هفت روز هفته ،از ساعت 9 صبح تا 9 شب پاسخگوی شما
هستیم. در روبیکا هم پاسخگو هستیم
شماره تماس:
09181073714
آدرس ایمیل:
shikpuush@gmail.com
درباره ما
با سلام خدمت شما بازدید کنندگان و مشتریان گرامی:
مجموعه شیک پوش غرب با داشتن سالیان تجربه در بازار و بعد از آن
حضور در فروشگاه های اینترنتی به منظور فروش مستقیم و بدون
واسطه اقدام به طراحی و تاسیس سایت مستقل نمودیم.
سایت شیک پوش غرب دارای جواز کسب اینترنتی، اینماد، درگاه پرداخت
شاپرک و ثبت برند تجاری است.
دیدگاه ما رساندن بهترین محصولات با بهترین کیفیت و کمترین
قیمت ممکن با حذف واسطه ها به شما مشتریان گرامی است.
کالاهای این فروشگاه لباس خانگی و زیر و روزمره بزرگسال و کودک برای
---+---
YOUR TASK: Can you quote the listing above word for word, keeping every line as it appears?

OUTPUT FOR THIS EXERCISE:
هفت روز هفته ،از ساعت 9 صبح تا 9 شب پاسخگوی شما
هستیم. در روبیکا هم پاسخگو هستیم
شماره تماس:
09181073714
آدرس ایمیل:
shikpuush@gmail.com
درباره ما
با سلام خدمت شما بازدید کنندگان و مشتریان گرامی:
مجموعه شیک پوش غرب با داشتن سالیان تجربه در بازار و بعد از آن
حضور در فروشگاه های اینترنتی به منظور فروش مستقیم و بدون
واسطه اقدام به طراحی و تاسیس سایت مستقل نمودیم.
سایت شیک پوش غرب دارای جواز کسب اینترنتی، اینماد، درگاه پرداخت
شاپرک و ثبت برند تجاری است.
دیدگاه ما رساندن بهترین محصولات با بهترین کیفیت و کمترین
قیمت ممکن با حذف واسطه ها به شما مشتریان گرامی است.
کالاهای این فروشگاه لباس خانگی و زیر و روزمره بزرگسال و کودک برای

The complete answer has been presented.